*** Material shown ***

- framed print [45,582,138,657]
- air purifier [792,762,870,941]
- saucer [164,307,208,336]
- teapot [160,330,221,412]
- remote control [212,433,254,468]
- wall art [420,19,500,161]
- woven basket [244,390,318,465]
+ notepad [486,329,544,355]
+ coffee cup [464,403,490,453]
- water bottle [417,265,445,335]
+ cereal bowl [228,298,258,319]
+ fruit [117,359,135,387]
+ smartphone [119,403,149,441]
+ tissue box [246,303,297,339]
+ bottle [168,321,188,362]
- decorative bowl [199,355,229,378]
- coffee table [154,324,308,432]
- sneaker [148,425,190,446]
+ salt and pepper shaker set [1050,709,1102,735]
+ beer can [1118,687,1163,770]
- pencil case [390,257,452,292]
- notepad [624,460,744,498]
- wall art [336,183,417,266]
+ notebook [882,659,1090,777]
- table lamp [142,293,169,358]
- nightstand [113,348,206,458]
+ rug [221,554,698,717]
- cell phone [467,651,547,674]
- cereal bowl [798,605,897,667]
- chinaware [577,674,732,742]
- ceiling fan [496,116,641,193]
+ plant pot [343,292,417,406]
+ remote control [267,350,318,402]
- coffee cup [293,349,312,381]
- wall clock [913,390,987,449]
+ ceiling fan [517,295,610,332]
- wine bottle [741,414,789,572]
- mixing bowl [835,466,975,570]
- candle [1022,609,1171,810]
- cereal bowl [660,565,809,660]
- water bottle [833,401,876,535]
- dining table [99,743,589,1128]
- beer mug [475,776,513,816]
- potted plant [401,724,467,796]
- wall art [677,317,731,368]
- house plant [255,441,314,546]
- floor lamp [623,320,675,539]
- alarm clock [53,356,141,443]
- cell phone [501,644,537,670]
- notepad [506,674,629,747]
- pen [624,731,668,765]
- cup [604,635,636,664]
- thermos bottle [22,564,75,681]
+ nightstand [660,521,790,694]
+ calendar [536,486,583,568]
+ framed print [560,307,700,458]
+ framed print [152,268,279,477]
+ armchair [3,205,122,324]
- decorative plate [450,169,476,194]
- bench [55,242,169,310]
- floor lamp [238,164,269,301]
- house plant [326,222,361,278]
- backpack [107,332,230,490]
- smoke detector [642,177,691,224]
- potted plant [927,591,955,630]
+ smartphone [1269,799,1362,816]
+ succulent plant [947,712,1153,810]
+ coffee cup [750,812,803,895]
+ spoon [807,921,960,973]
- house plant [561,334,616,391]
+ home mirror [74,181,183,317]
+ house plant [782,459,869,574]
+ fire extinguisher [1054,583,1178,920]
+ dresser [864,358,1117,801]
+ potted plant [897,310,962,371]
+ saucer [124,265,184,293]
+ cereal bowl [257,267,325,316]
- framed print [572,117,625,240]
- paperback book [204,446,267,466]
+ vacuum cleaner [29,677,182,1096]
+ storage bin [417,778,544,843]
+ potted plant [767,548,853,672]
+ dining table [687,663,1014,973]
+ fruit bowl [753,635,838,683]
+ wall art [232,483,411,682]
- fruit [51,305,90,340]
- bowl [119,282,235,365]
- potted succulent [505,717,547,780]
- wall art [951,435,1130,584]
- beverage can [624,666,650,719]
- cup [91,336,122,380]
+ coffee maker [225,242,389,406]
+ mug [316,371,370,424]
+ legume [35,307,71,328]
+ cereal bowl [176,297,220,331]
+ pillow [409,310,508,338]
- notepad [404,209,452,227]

*** End of Material shown ***

*What the task asks:* Each line in the data that has the word "print" counts once; state how many such lines there are, without comment.

*Output of the exercise:* 4